I would like every record reproduced exactly, with the pictures left out.

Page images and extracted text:
────────────────────────────────────────
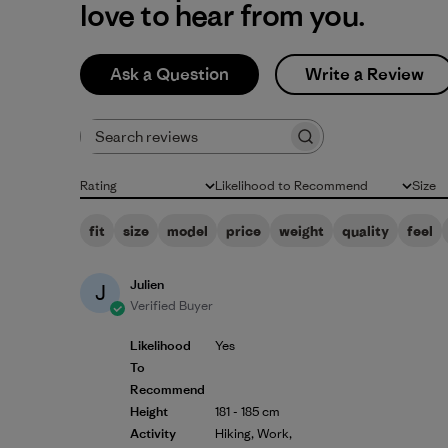
love to hear from you.
Ask a Question
Write a Review
Search reviews
Rating
Likelihood to Recommend
Size
All ratings
All
All
fit
size
model
price
weight
quality
feel
Julien
J
Verified Buyer
Likelihood
Yes
To
Recommend
Height
181 - 185 cm
Activity
Hiking, Work,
────────────────────────────────────────
Your solution:
love to hear from you.
Ask a Question
Write a Review
Search reviews
Rating
Likelihood to Recommend
Size
All ratings
All
All
fit
size
model
price
weight
quality
feel
Julien
J
Verified Buyer
Likelihood
Yes
To
Recommend
Height
181 - 185 cm
Activity
Hiking, Work,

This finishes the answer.